EDA: Covariate Shift Analysis ============================= Covariate shift is a phenomenon in machine learning where the distribution of the independent variables in the training and testing data is different. This can occur when the training data and testing data come from different sources, regions or changes over time. This can result in biased model performance, as the model is not generalizing well to the test data. To address covariate shift, various techniques can be used, such as re-sampling the data, adjusting the model to account for the shift, transforming the data to a form not exposed to the shift (i.e. car year make -> car age) or obtaining additional data to balance the distribution of the independent variables. The goal is to ensure that the model is trained and tested on similar data distributions, so that the model is generalizing well when deployed into production.

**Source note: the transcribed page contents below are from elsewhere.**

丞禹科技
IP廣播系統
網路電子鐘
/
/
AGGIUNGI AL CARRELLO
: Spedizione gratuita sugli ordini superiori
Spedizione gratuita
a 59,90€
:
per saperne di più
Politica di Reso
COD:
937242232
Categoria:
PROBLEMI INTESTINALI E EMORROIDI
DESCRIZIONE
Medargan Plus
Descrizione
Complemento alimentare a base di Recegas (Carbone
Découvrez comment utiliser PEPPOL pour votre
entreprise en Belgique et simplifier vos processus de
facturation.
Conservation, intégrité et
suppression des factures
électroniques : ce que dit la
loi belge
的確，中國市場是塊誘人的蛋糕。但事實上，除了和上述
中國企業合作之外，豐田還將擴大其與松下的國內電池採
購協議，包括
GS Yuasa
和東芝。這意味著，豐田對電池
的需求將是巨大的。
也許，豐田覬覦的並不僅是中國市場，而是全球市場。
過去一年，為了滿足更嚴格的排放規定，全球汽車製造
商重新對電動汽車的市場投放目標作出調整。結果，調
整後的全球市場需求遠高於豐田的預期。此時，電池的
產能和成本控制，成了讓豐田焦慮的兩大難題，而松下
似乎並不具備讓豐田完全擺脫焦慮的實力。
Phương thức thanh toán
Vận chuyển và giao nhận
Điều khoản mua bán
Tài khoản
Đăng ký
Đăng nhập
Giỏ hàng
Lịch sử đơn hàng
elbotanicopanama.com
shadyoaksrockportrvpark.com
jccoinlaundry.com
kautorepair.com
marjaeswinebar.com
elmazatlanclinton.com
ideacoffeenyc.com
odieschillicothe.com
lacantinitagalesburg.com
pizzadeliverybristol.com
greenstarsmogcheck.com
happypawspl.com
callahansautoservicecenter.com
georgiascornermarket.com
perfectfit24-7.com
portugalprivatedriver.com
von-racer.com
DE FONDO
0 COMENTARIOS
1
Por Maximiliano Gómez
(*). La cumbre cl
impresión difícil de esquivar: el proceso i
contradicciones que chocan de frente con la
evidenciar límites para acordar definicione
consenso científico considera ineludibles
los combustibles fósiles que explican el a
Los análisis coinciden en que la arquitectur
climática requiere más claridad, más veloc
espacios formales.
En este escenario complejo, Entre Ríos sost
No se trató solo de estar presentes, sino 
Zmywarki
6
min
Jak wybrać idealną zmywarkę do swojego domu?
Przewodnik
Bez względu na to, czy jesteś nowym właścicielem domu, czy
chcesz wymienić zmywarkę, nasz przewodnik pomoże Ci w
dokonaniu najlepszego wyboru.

Example ------- Let’s load the titanic dataset: .. code:: python import pandas as pd df_train = pd.read_csv('https://autogluon.s3.amazonaws.com/datasets/titanic/train.csv') df_test = pd.read_csv('https://autogluon.s3.amazonaws.com/datasets/titanic/test.csv') target_col = 'Survived' Now we can perform analysis: .. code:: python import autogluon.eda.auto as auto auto.covariate_shift_detection(train_data=df_train, test_data=df_test, label=target_col) We detected a substantial difference between the training and test X distributions, a type of distribution shift. **Test results**: We can predict whether a sample is in the test vs. training set with a ``roc_auc`` of ``1.0000`` with a p-value of ``0.0010`` (smaller than the threshold of ``0.0100)``. **Feature importances**: The variables that are the most responsible for this shift are those with high feature importance: .. raw:: html
importance | stddev | p_value | n | p99_high | p99_low | |
---|---|---|---|---|---|---|
PassengerId | 0.476397 | 0.032325 | 0.000003 | 5 | 0.542955 | 0.409839 |
Name | 0.000203 | 0.000114 | 0.008298 | 5 | 0.000439 | -0.000033 |